Y continúa diciendo la santa: “En aquel convento había una monja encargada de las alumnas, que hablaba muy bien de las cosas de Dios, era muy discreta y santa. Me daba mucho gusto oírla, y por su medio el Señor comenzó a darme luz. Su trato y su conversación fueron desterrando de mi corazón las malas costumbres que había sembrado aquella mala compañía. Retornaron a mi mente aquellos buenos deseos de cosas eternas y comenzó a desvanecerse la inquina que tenía contra la posibilidad de llegar a ser monja. Cuando veía que alguna monja se conmovía y llegaban hasta llorar en sus oraciones, sentía gran envidia de ellas, porque yo tenía un corazón tan duro que, aunque leyera toda la Pasión del Señor, no llegaba a derramar ninguna lágrima, lo que me acongojaba mucho.

Permanecí un año y medio en ese monasterio, con gran aprovechamiento de mi parte. Allí comencé a rezar muchas oraciones vocales y procuraba que todas me encomendasen a Dios, para poder elegir el estado de vida conveniente. Por un lado, no deseaba ser monja y esperaba que Dios no me llamara para esa vocación; y por otro lado, también temía casarme. Al término de mi permanencia en aquel internado ya me atraía la vocación religiosa, pero no en aquel convento, que me parecía muy riguroso.

Tenía una gran amiga mía que era monja en otro convento y ésta era la verdadera razón para no quedarme allí -si acaso me decidía a entrar en un monasterio- pues prefería estar con mi amiga. Miraba más la satisfacción de mi gusto personal que el buscar hacer en todo la voluntad de Dios . En esa época, contraje una grave enfermedad y tuve que volver a la casa de mi padre. Cuando estuve algo mejor, me llevaron a la casa de una de mis hermanas, que me quería mucho. También estuve, de paso, en casa de un tío, un santo varón, que terminó sus días de fraile. En su casa le tuve que leer libros religiosos que no eran de mi gusto. ¡Bendito sea Dios que, contra mi voluntad, me hacía leer lo que me convenía y así me fue disponiendo para que eligiera el estado de vida que Él quería para mí.

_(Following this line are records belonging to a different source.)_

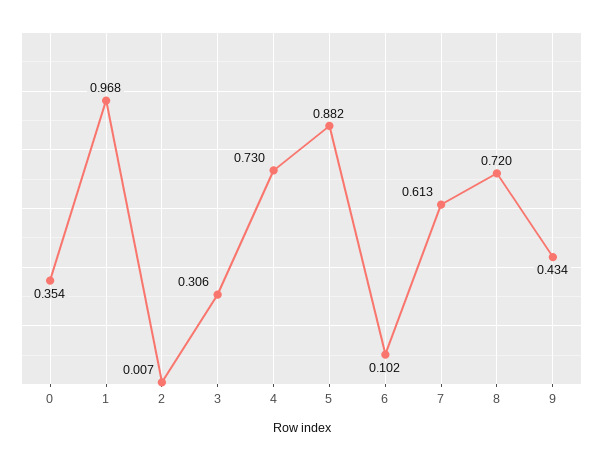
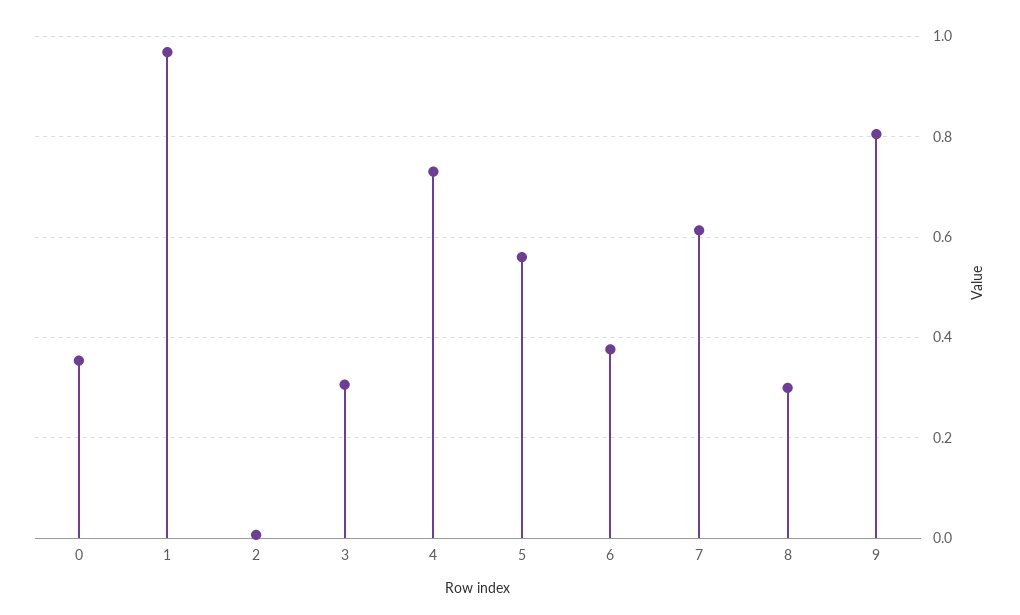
  {
    "0": 0.354,
    "1": 0.968,
    "2": 0.007,
    "3": 0.306,
    "4": 0.73,
-   "5": 0.882,
+   "5": 0.56,
-   "6": 0.102,
+   "6": 0.38,
    "7": 0.613,
-   "8": 0.72,
+   "8": 0.3,
-   "9": 0.434
+   "9": 0.8
  }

Con aquellas lecturas y la buena compañía, fui entendiendo la verdad que se vislumbraba en mi infancia: de que todo era nada, la vanidad del mundo y de las cosas. Poco a poco, a disgusto, fui acariciando la idea de ser monja. En esta lucha interior estuve tres meses forzándome a mí misma con este argumento: que los trabajos y penas de ser monja no podían ser mayores que los del purgatorio; y que como yo había merecido el infierno, no importaba que pasase el resto de mi vida en tal purgatorio; después me iría derecho al cielo. En esa lucha de pensamientos creo que me movía más el temor que el amor a Dios.

Del maligno me venían pensamientos opuestos, para apartarme de mi proyecto de ser monja: no aguantarás el rigor del convento, estás acostumbrada a una vida muy cómoda. Pero contra eso yo me defendía con los trabajos padecidos por Cristo: si Él había sufrido tanto, no era mucho que yo sufriera algo por Él, y que Él mismo me ayudaría a soportarlo. Pasé muchas tentaciones por esos días. Como caí enferma -tenía muy poca salud-, leí las cartas de San Jerónimo que me animaron de tal suerte que me decidí a comunicar a mi padre mi decisión de ser monja… Como mi padre me quería tanto, no hubo manera de convencerlo de que me dejara entrar al convento. Muchos le hablaron para que cediera, pero todo fue inútil. Solamente aceptó que al fin de sus días hiciera lo que me agradase”.